SOY UN PEZ (II)
Si soy un pez es porque quizás solo sea un ojo de ese pez. Un ojo sin párpados. Un pez sin aire en las branquias. Un ojo inmenso de pez. O una pecera inmensa en la que estoy con mi ojo de pez que no se cierra jamás. Las escamas me tiran y duelen pero, al menos, dicen, puedo ver, hablar y comer. Tu lengua puede ser una de esas pesadas alfombras sobre la que las parejas hacen el amor frente al hogar, en las películas que dan por Navidad. Una alfombra pesada, llena de pelos, donde duermen bestias que en sueños, retiran las encías y afilan los colmillos contra ti. Contra tu cara, te muerden la boca, los ojos, el pecho. Monos como hombres salvajes. Pero acabas por despertar o por volver a introducirte en este túnel de calmantes y somníferos. Y uno piensa. No puede parar de hacerlo. Dios es justo. Dios es cruel. Dios no existe porque eres tú quien hace las cosas que ocasionan otras cosas. Eres tú quien decide coger ese camino, ese pasillo oscuro, el callejón tenebroso. Llamar a esa puerta o a aquella. Y la bruja te enseña la manzana dorada. Y si eres perezosa la lluvia será de alquitrán o caerás al pozo. Y las buenas modistillas cosen vestidos rojos para reinas y emperatrices y culos de silla con las caras de cerdos y vacas. Y los peces tenemos escamas. Y las serpientes también.
¿Qué día debe de ser hoy?
Soy culpable de todo y los culpables, todos los culpables, tienen su castigo y acaban por olvidar en qué día viven.

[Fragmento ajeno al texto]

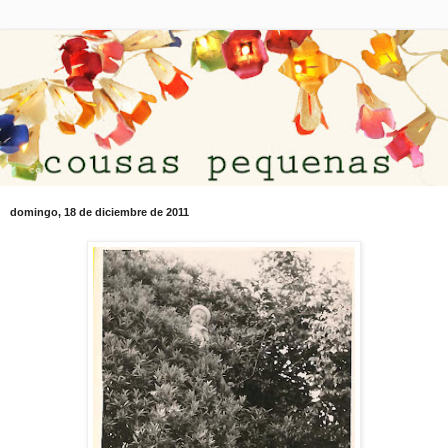
domingo, 18 de diciembre de 2011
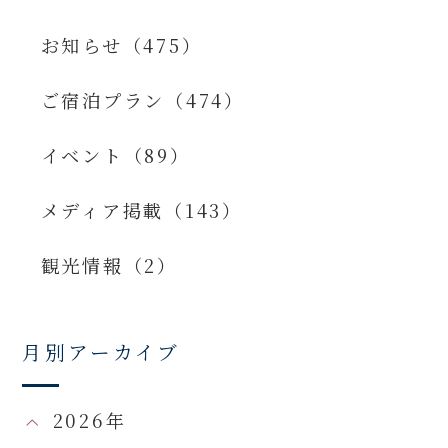
お知らせ（475）
ご宿泊プラン（474）
イベント（89）
メディア掲載（143）
観光情報（2）
月別アーカイブ
2026年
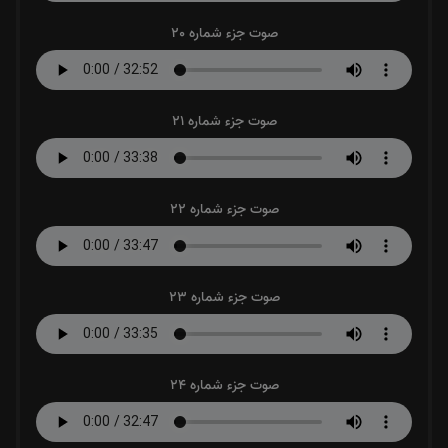
صوت جزء شماره 20
صوت جزء شماره 21
صوت جزء شماره 22
صوت جزء شماره 23
صوت جزء شماره 24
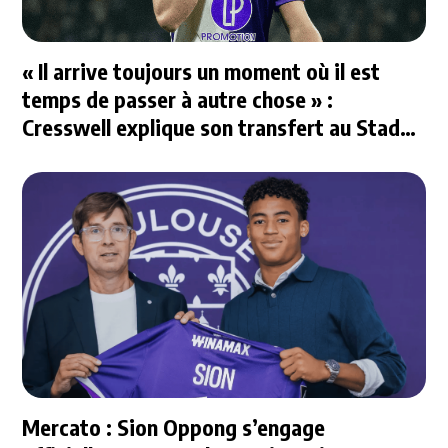
« Il arrive toujours un moment où il est
temps de passer à autre chose » :
Cresswell explique son transfert au Stade
Rennais
Mercato : Sion Oppong s’engage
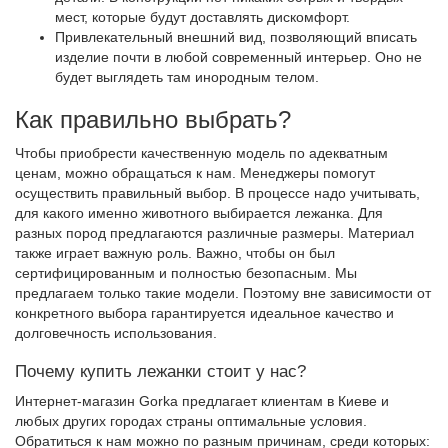
мест, которые будут доставлять дискомфорт.
Привлекательный внешний вид, позволяющий вписать
изделие почти в любой современный интерьер. Оно не
будет выглядеть там инородным телом.
Как правильно выбрать?
Чтобы приобрести качественную модель по адекватным
ценам, можно обращаться к нам. Менеджеры помогут
осуществить правильный выбор. В процессе надо учитывать,
для какого именно животного выбирается лежанка. Для
разных пород предлагаются различные размеры. Материал
также играет важную роль. Важно, чтобы он был
сертифицированным и полностью безопасным. Мы
предлагаем только такие модели. Поэтому вне зависимости от
конкретного выбора гарантируется идеальное качество и
долговечность использования.
Почему купить лежанки стоит у нас?
Интернет-магазин Gorka предлагает клиентам в Киеве и
любых других городах страны оптимальные условия.
Обратиться к нам можно по разным причинам, среди которых:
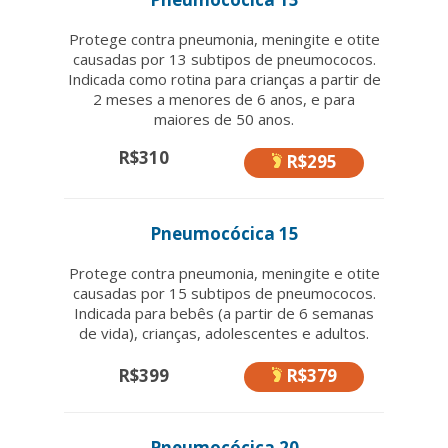
Protege contra pneumonia, meningite e otite
causadas por 13 subtipos de pneumococos.
Indicada como rotina para crianças a partir de
2 meses a menores de 6 anos, e para
maiores de 50 anos.
R$310
R$295
Pneumocócica 15
Protege contra pneumonia, meningite e otite
causadas por 15 subtipos de pneumococos.
Indicada para bebês (a partir de 6 semanas
de vida), crianças, adolescentes e adultos.
R$399
R$379
Pneumocócica 20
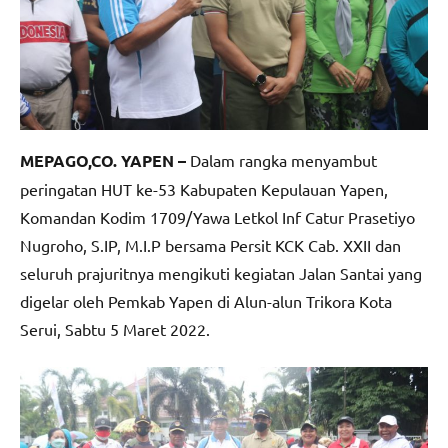
MEPAGO,CO. YAPEN –
Dalam rangka menyambut
peringatan HUT ke-53 Kabupaten Kepulauan Yapen,
Komandan Kodim 1709/Yawa Letkol Inf Catur Prasetiyo
Nugroho, S.IP, M.I.P bersama Persit KCK Cab. XXII dan
seluruh prajuritnya mengikuti kegiatan Jalan Santai yang
digelar oleh Pemkab Yapen di Alun-alun Trikora Kota
Serui, Sabtu 5 Maret 2022.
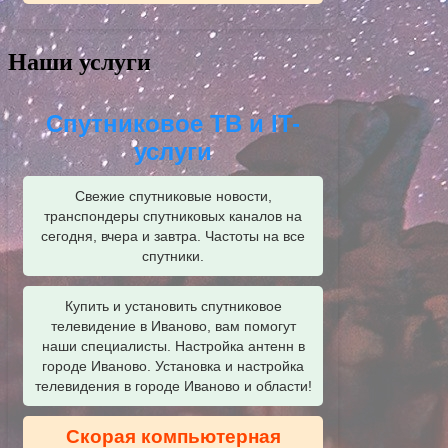
Наши услуги
Спутниковое ТВ и IT-
услуги
Свежие спутниковые новости,
транспондеры спутниковых каналов на
сегодня, вчера и завтра. Частоты на все
спутники.
Купить и установить спутниковое
телевидение в Иваново, вам помогут
наши специалисты. Настройка антенн в
городе Иваново. Установка и настройка
телевидения в городе Иваново и области!
Скорая компьютерная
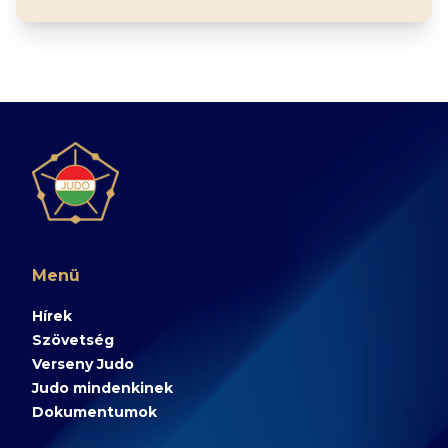
Menü
Hírek
Szövetség
Verseny Judo
Judo mindenkinek
Dokumentumok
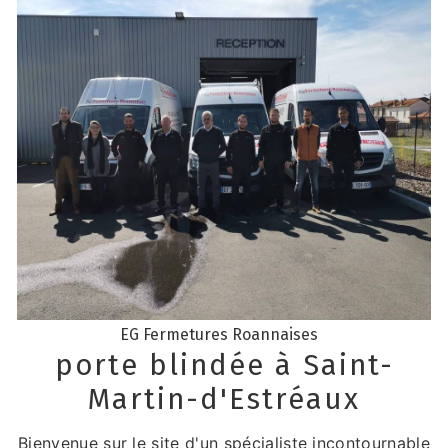
EG Fermetures Roannaises
porte blindée à Saint-
Martin-d'Estréaux
Bienvenue sur le site d'un spécialiste incontournable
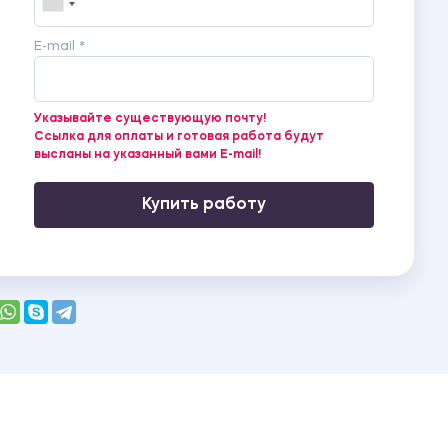
E-mail *
Указывайте существующую почту!
Ссылка для оплаты и готовая работа будут
высланы на указанный вами E-mail!
Купить работу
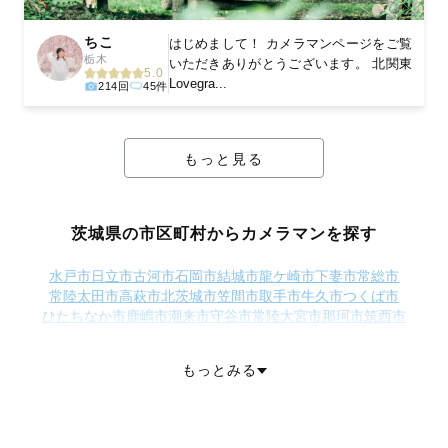
ちこ
はじめまして！ カメラマンページをご覧
栃木
いただきありがとうございます。 北関東
5.0
Lovegra...
214回
45件
もっと見る
茨城県の市区町村からカメラマンを探す
水戸市
日立市
古河市
石岡市
結城市
龍ケ崎市
下妻市
常総市
常陸太田市
高萩市
北茨城市
笠間市
取手市
牛久市
つくば市
ひたちなか市
鹿嶋市
潮来市
守谷市
常陸大宮市
那珂市
筑西市
坂東市
稲敷市
かすみがうら市
桜川市
神栖市
行方市
鉾田市
つくばみらい市
小美玉市
東茨城郡茨城町
東茨城郡大洗町
もっとみる
東茨城郡城里町
那珂郡東海村
久慈郡大子町
稲敷郡美浦村
稲敷郡阿見町
稲敷郡河内町
結城郡八千代町
猿島郡五霞町
猿島郡境町
北相馬郡利根町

Entre morera, los gusanos soñaban con que llegaran las mariposas.
Lo recuerdo así, de cría.
Sobre las alfombras los hombres se colocan encima de las mujeres y descienden suaves por un tobogán. Eso sale en todas las películas. Las aman: no están casados ni las odian. Eso tampoco.
Pero quizás este cuento, también este, no sea así.
Tampoco el de los gusanos de seda.
Las mariposas llegaron para asesinar a los gusanos en cuanto estos se quedaron dormidos entre hojas de morera.
Ni se enteraron y ahora todos están muertos.